→ EXERCISE DIRECTIONS
Rewrite the listing below, changing every "scientific name" to "taxon" and leaving everything else unchanged.
===============
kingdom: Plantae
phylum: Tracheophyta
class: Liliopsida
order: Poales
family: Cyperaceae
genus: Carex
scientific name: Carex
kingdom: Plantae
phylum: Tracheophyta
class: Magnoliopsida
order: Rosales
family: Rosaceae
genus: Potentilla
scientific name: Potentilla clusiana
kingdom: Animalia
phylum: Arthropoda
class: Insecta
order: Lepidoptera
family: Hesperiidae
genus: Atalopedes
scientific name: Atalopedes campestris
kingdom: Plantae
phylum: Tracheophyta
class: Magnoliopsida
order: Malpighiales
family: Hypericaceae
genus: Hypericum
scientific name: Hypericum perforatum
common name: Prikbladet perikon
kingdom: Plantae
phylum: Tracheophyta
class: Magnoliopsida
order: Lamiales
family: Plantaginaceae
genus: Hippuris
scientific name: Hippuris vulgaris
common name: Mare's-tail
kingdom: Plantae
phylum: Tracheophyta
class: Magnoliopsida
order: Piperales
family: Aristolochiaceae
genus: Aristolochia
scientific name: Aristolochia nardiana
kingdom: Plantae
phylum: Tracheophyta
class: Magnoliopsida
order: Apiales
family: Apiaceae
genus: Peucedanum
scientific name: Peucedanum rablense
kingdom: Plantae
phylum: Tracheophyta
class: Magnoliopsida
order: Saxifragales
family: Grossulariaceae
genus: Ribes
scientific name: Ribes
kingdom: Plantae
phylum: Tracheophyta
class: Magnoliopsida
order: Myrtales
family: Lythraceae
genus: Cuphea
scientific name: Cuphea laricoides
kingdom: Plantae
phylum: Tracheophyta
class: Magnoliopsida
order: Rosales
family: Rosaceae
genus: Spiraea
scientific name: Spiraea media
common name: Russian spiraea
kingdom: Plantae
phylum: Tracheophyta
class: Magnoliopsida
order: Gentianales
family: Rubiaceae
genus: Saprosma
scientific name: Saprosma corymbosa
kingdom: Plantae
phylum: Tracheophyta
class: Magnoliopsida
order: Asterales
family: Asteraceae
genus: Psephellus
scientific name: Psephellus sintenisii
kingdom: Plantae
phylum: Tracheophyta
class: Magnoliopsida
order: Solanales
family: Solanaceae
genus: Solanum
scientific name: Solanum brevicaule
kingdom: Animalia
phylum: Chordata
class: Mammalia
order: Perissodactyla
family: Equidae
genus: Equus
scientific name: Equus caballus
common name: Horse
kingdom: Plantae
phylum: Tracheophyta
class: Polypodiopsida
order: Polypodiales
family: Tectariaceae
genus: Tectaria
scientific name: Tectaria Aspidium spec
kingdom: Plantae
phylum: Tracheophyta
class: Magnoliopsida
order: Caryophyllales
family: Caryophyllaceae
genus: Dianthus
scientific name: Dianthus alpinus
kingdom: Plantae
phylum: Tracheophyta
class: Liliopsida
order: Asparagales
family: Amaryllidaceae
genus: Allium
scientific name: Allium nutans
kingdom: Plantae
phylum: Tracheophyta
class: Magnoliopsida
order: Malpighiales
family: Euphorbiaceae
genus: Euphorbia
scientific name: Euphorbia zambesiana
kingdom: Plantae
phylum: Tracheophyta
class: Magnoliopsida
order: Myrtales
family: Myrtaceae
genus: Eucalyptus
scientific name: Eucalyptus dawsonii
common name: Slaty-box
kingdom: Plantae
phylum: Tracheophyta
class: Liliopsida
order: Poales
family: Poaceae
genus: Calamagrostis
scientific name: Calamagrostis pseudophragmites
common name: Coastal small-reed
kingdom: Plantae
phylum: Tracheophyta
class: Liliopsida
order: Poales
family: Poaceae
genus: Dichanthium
===============
→ SOLUTION TO THIS TASK
kingdom: Plantae
phylum: Tracheophyta
class: Liliopsida
order: Poales
family: Cyperaceae
genus: Carex
taxon: Carex
kingdom: Plantae
phylum: Tracheophyta
class: Magnoliopsida
order: Rosales
family: Rosaceae
genus: Potentilla
taxon: Potentilla clusiana
kingdom: Animalia
phylum: Arthropoda
class: Insecta
order: Lepidoptera
family: Hesperiidae
genus: Atalopedes
taxon: Atalopedes campestris
kingdom: Plantae
phylum: Tracheophyta
class: Magnoliopsida
order: Malpighiales
family: Hypericaceae
genus: Hypericum
taxon: Hypericum perforatum
common name: Prikbladet perikon
kingdom: Plantae
phylum: Tracheophyta
class: Magnoliopsida
order: Lamiales
family: Plantaginaceae
genus: Hippuris
taxon: Hippuris vulgaris
common name: Mare's-tail
kingdom: Plantae
phylum: Tracheophyta
class: Magnoliopsida
order: Piperales
family: Aristolochiaceae
genus: Aristolochia
taxon: Aristolochia nardiana
kingdom: Plantae
phylum: Tracheophyta
class: Magnoliopsida
order: Apiales
family: Apiaceae
genus: Peucedanum
taxon: Peucedanum rablense
kingdom: Plantae
phylum: Tracheophyta
class: Magnoliopsida
order: Saxifragales
family: Grossulariaceae
genus: Ribes
taxon: Ribes
kingdom: Plantae
phylum: Tracheophyta
class: Magnoliopsida
order: Myrtales
family: Lythraceae
genus: Cuphea
taxon: Cuphea laricoides
kingdom: Plantae
phylum: Tracheophyta
class: Magnoliopsida
order: Rosales
family: Rosaceae
genus: Spiraea
taxon: Spiraea media
common name: Russian spiraea
kingdom: Plantae
phylum: Tracheophyta
class: Magnoliopsida
order: Gentianales
family: Rubiaceae
genus: Saprosma
taxon: Saprosma corymbosa
kingdom: Plantae
phylum: Tracheophyta
class: Magnoliopsida
order: Asterales
family: Asteraceae
genus: Psephellus
taxon: Psephellus sintenisii
kingdom: Plantae
phylum: Tracheophyta
class: Magnoliopsida
order: Solanales
family: Solanaceae
genus: Solanum
taxon: Solanum brevicaule
kingdom: Animalia
phylum: Chordata
class: Mammalia
order: Perissodactyla
family: Equidae
genus: Equus
taxon: Equus caballus
common name: Horse
kingdom: Plantae
phylum: Tracheophyta
class: Polypodiopsida
order: Polypodiales
family: Tectariaceae
genus: Tectaria
taxon: Tectaria Aspidium spec
kingdom: Plantae
phylum: Tracheophyta
class: Magnoliopsida
order: Caryophyllales
family: Caryophyllaceae
genus: Dianthus
taxon: Dianthus alpinus
kingdom: Plantae
phylum: Tracheophyta
class: Liliopsida
order: Asparagales
family: Amaryllidaceae
genus: Allium
taxon: Allium nutans
kingdom: Plantae
phylum: Tracheophyta
class: Magnoliopsida
order: Malpighiales
family: Euphorbiaceae
genus: Euphorbia
taxon: Euphorbia zambesiana
kingdom: Plantae
phylum: Tracheophyta
class: Magnoliopsida
order: Myrtales
family: Myrtaceae
genus: Eucalyptus
taxon: Eucalyptus dawsonii
common name: Slaty-box
kingdom: Plantae
phylum: Tracheophyta
class: Liliopsida
order: Poales
family: Poaceae
genus: Calamagrostis
taxon: Calamagrostis pseudophragmites
common name: Coastal small-reed
kingdom: Plantae
phylum: Tracheophyta
class: Liliopsida
order: Poales
family: Poaceae
genus: Dichanthium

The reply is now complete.